▼

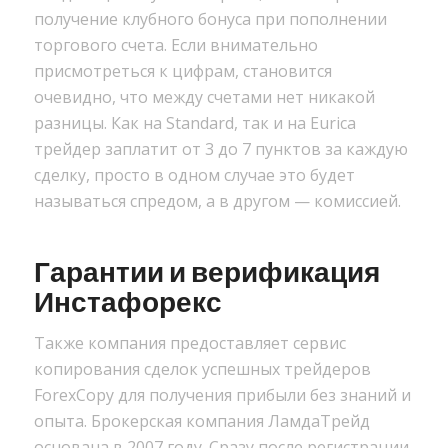
получение клубного бонуса при пополнении
торгового счета. Если внимательно
присмотреться к цифрам, становится
очевидно, что между счетами нет никакой
разницы. Как на Standard, так и на Eurica
трейдер заплатит от 3 до 7 пунктов за каждую
сделку, просто в одном случае это будет
называться спредом, а в другом — комиссией.
Гарантии и верификация
Инстафорекс
Также компания предоставляет сервис
копирования сделок успешных трейдеров
ForexCopy для получения прибыли без знаний и
опыта. Брокерская компания ЛамдаТрейд
основана в 2007 году. Сразу после регистрации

▲

▶ **Your objective**
Lay out all the data above as a Markdown table with the columns Row and Line. Put one line of text in each row, number the rows from 1, skip blank lines, and leave the picture out.

▶ **Output of the exercise**
| Row | Line |
|---|---|
| 1 | получение клубного бонуса при пополнении |
| 2 | торгового счета. Если внимательно |
| 3 | присмотреться к цифрам, становится |
| 4 | очевидно, что между счетами нет никакой |
| 5 | разницы. Как на Standard, так и на Eurica |
| 6 | трейдер заплатит от 3 до 7 пунктов за каждую |
| 7 | сделку, просто в одном случае это будет |
| 8 | называться спредом, а в другом — комиссией. |
| 9 | Гарантии и верификация |
| 10 | Инстафорекс |
| 11 | Также компания предоставляет сервис |
| 12 | копирования сделок успешных трейдеров |
| 13 | ForexCopy для получения прибыли без знаний и |
| 14 | опыта. Брокерская компания ЛамдаТрейд |
| 15 | основана в 2007 году. Сразу после регистрации |